Minnetonka's Quetopia Achieves Grilling Greatness

Tony Korthaus checks on some meat at a recent barbecue competition in St. Paul.

When the weather heats up, there’s no better time for a backyard barbecue. Grilling is a communal experience. It can be informal and social, but for serious contenders, it’s sport. And winning barbecue competitions is easier with the right gear. Enter Quetopia, a local go-to spot for competition-quality equipment and supplies, like grills, smokers, meats, rubs and sauces.

“I carry a lot of the products people don’t have access to,” says Tony Korthaus, owner and pit master at the Minnetonka business. No big-box items are in the selection of more than 1,000 products that Quetopia carries.

A job change in 2009 inspired Korthaus to barbecue at a competitive level. He found that gearing up for the competitive circuit was a challenge, but the lack of local equipment and supplies was a business opportunity in the making. Quetopia lives up to its combined barbecue and “utopia” name.

Korthaus’ passion for barbecue grew into a small business that keeps growing. He says the biggest reward is having customers return to say how successful their barbecue was after trying recommended products or cooking methods.

Korthaus also offers barbecue classes at Quetopia. “We’ve been doing this for 10 years and pass that knowledge on to our customers,” he says. “I have 15 grills and smokers at my house. Everything we sell, I have at my house.”

In the competitive world of barbecue grilling and smoking, a drama unfolds through layers of pungent smoke. Cooking a 20-pound piece of meat can take nine hours at 275 degrees. Alternating layers of sweet, savory and spicy seasonings or sauces add depth of flavor to super-prime cuts of meat.

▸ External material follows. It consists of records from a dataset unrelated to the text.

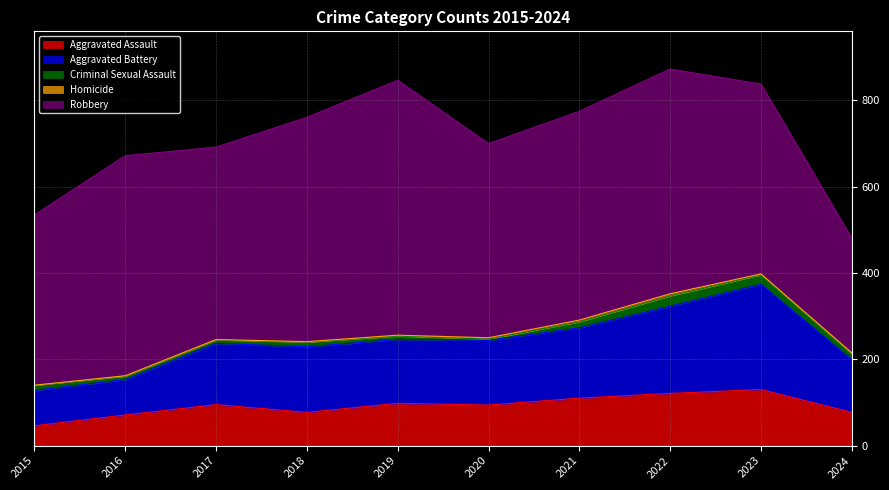

Reading left to right, transcribe all the data shown in this chart.

Aggravated Assault: 2015=46	2016=71	2017=95	2018=77	2019=98	2020=94	2021=110	2022=121	2023=130	2024=77
Aggravated Battery: 2015=82	2016=82	2017=142	2018=152	2019=148	2020=150	2021=163	2022=202	2023=244	2024=122
Criminal Sexual Assault: 2015=12	2016=8	2017=8	2018=11	2019=8	2020=3	2021=14	2022=24	2023=22	2024=13
Homicide: 2015=0	2016=1	2017=1	2018=1	2019=2	2020=3	2021=4	2022=5	2023=2	2024=3
Robbery: 2015=395	2016=510	2017=446	2018=520	2019=591	2020=450	2021=484	2022=521	2023=440	2024=266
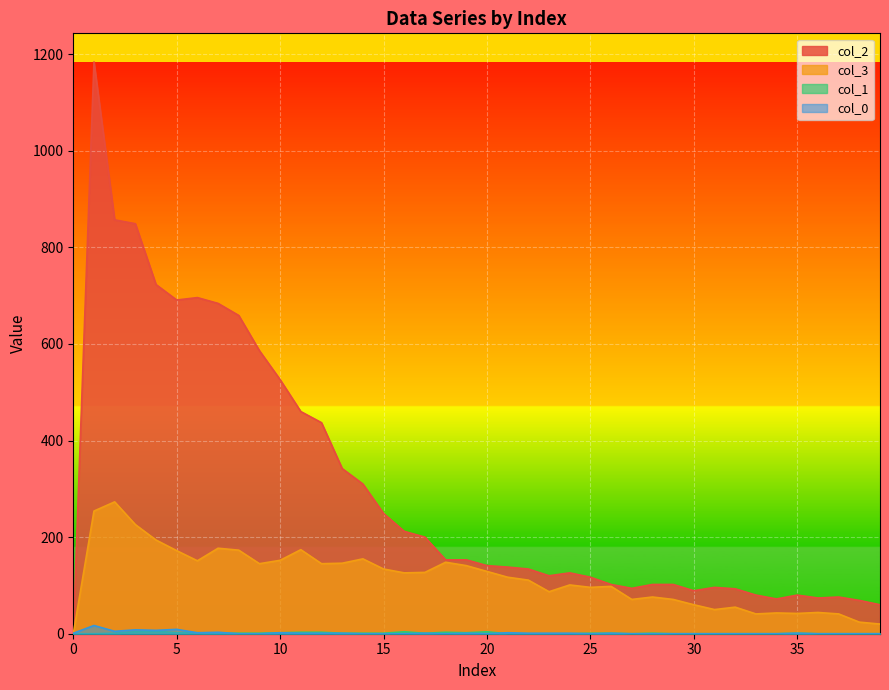

Which series has the largest range (max minus min)?

col_2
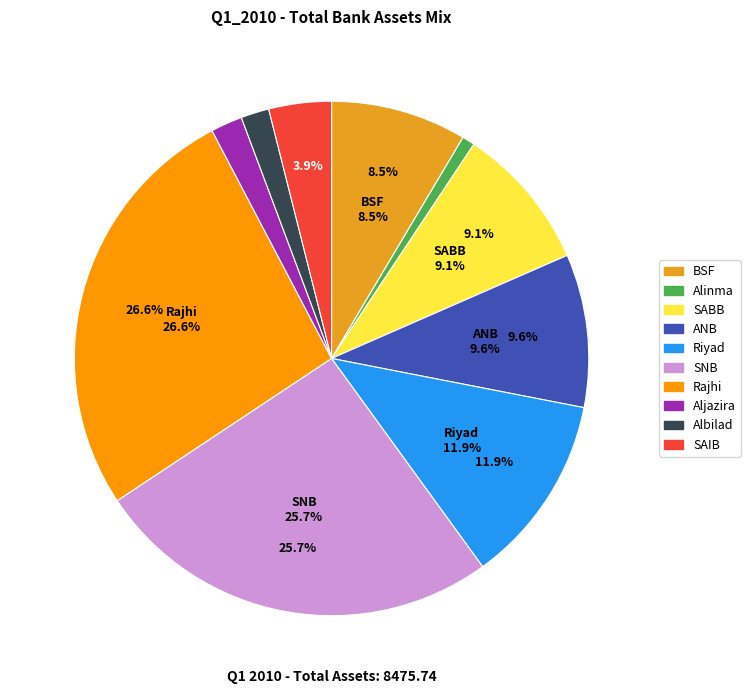

What percentage is the ANB slice, to the nearest percent?

10%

Korthaus has a winning team with a trove of awards and accolades. Last year, Quetopia won three grand championships, including Minnesota in May in St. Paul, the Mankato Cookout, and Ribs, Rods and Rock ‘n Roll in Vermillion, South Dakota. The 2016 titles don’t stop there. The team was runner-up for the Minnesota Barbecue Society’s Team of the Year. But Korthaus is especially proud of winning first place for pork among 180 entrants at the American Royal World Series of Barbecue Invitational in Kansas City (the granddaddy of all competitions).

Family and friends assist in the proceedings. His competition partner is Dan Sandberb. As director of thermal application, Sandberb oversees fire and pit temperature control.

Korthaus and his wife, Amy, travel to competitions nationwide. Blue ribbon or not, barbecue is delicious fun. Even their English bulldog, Butch, tags along. He “likes the smells and drippings in the bottom of the trailer. He helps us load and unload,” Korthaus says. “He’s the bully; he maintains order in the pit.” Butch guards the barbecue pit with admirable dedication, considering that he never gets to share in the barbecue bounty.

The competitive spirit of barbecue rivals an Olympic event, but it’s all in fun. Every detail is calculated by expert pit masters like Korthaus. While these culinary pros avoid the “chef” label, they have an encyclopedic knowledge about barbecue and the science behind it. And "pit master" is a self-designated title. “We don’t like to call ourselves [professional] cooks or chefs,” says Korthaus. Skills are honed from hands-on experience rather than formal training. “There is no right or wrong in barbecue,” says Korthaus. “It’s just a matter of doing what tastes best for you and your family.”